The research, led by Newcastle University maths professor Robin Johnson, was prompted by the 2004 post-Christmas tsunami that devastated coastal communities in Indonesia, Sri Lanka, India and Thailand.
In this instance, an earthquake in the ocean depths triggered a long surface wave which resulted in six massive wave fronts, one after the other.
Of these waves it was the third and largest one that caused the most devastation, hitting the beaches with terrifying speed. Reaching a height of 20 metres or 65 feet, it hefted a train from its tracks as it travelled along the Sri Lankan coastline, killing almost 1,000 people.

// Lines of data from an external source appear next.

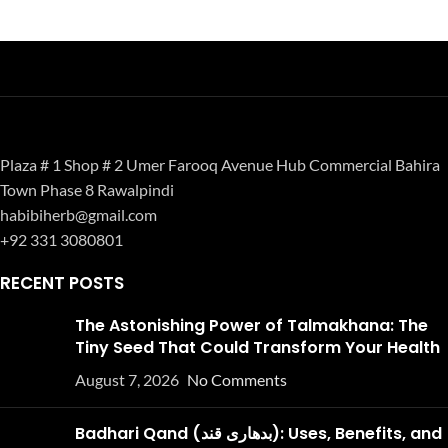
Plaza # 1 Shop # 2 Umer Farooq Avenue Hub Commercial Bahira
Town Phase 8 Rawalpindi
habibiherb@gmail.com
+92 331 3080801
RECENT POSTS
The Astonishing Power of Talmakhana: The
Tiny Seed That Could Transform Your Health
August 7, 2026
No Comments
Badhari Qand (بدھاری قند): Uses, Benefits, and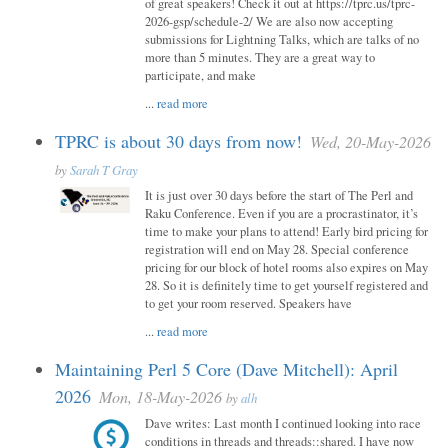
of great speakers! Check it out at https://tprc.us/tprc-
2026-gsp/schedule-2/ We are also now accepting
submissions for Lightning Talks, which are talks of no
more than 5 minutes. They are a great way to
participate, and make
...
read more
TPRC is about 30 days from now!
Wed, 20-May-2026
by
Sarah T Gray
It is just over 30 days before the start of The Perl and
Raku Conference. Even if you are a procrastinator, it’s
time to make your plans to attend! Early bird pricing for
registration will end on May 28. Special conference
pricing for our block of hotel rooms also expires on May
28. So it is definitely time to get yourself registered and
to get your room reserved. Speakers have
...
read more
Maintaining Perl 5 Core (Dave Mitchell): April
2026
Mon, 18-May-2026
by
alh
Dave writes: Last month I continued looking into race
conditions in threads and threads::shared. I have now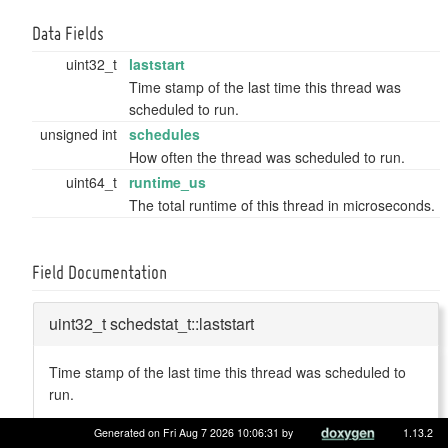
Data Fields
uint32_t
laststart
Time stamp of the last time this thread was
scheduled to run.
unsigned int
schedules
How often the thread was scheduled to run.
uint64_t
runtime_us
The total runtime of this thread in microseconds.
Field Documentation
uint32_t schedstat_t::laststart
Time stamp of the last time this thread was scheduled to
run.
Definition at line
38
of file
schedstatistics.h
.
Generated on Fri Aug 7 2026 10:06:31 by
1.13.2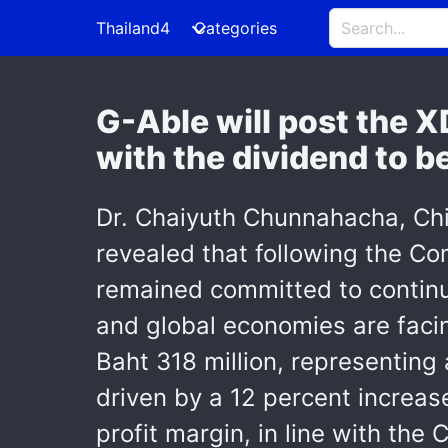
Thailand4
Categories
G-Able will post the XD
with the dividend to b
Dr. Chaiyuth Chunnahacha, Chi
revealed that following the C
remained committed to continu
and global economies are facin
Baht 318 million, representing
driven by a 12 percent increase
profit margin, in line with the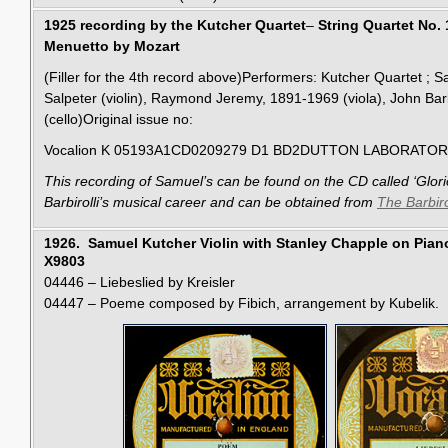
1925 recording by the Kutcher Quartet
–
String Quartet No. 1
Menuetto by Mozart
(Filler for the 4th record above)Performers: Kutcher Quartet ; S
Salpeter (violin), Raymond Jeremy, 1891-1969 (viola), John Barb
(cello)Original issue no:
Vocalion K 05193A1CD0209279 D1 BD2DUTTON LABORATOR
This
recording
of Samuel’s
can be found on the CD called ‘Glori
Barbirolli’s musical career and can be obtained from
The Barbiro
1926. Samuel Kutcher Violin with Stanley Chapple on Pian
X9803
04446 – Liebeslied by Kreisler
04447 – Poeme composed by Fibich, arrangement by Kubelik.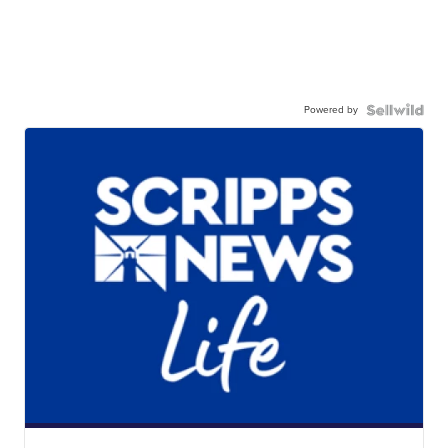
Powered by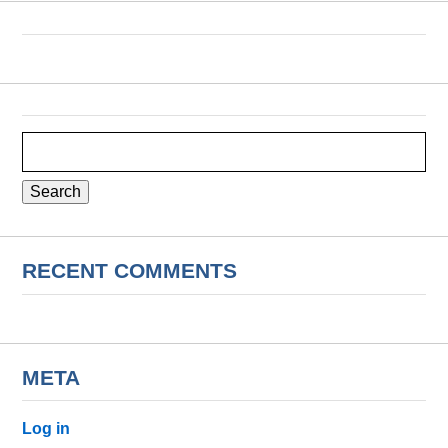
Search
for:
RECENT COMMENTS
META
Log in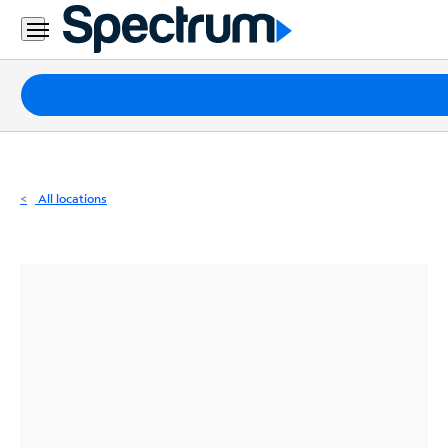
Residential
Business
Packages
Internet
TV
All locations
Mobile
Home
Phone
Business
Contact
Us
Español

Johnson and his colleague Adrian Constantin, professor at the University of Vienna, Austria, felt that if we could understand more about how these long waves behave we could predict where they might hit and how devastating they might be.
"What we found was that the number and height of the tsunami waves hitting the shoreline depends critically on the shape of the initial surface wave in deep water," explained Johnson.
"From this it is possible to work out whether a 'trough' or a 'peak' is the leading wave. In the case of a trough then the familiar sight of the tide suddenly going out is the precursor to an approaching tsunami.
"If a peak is the leading wave, there is no warning except a fast-approaching wall of water. Potentially this could provide vital information for areas facing an impending disaster," said Johnson, according to a Newcastle release.
Their research was published in the Science Direct: Fluid Dynamics Research, and this paper has just been named the journal's best paper of the year.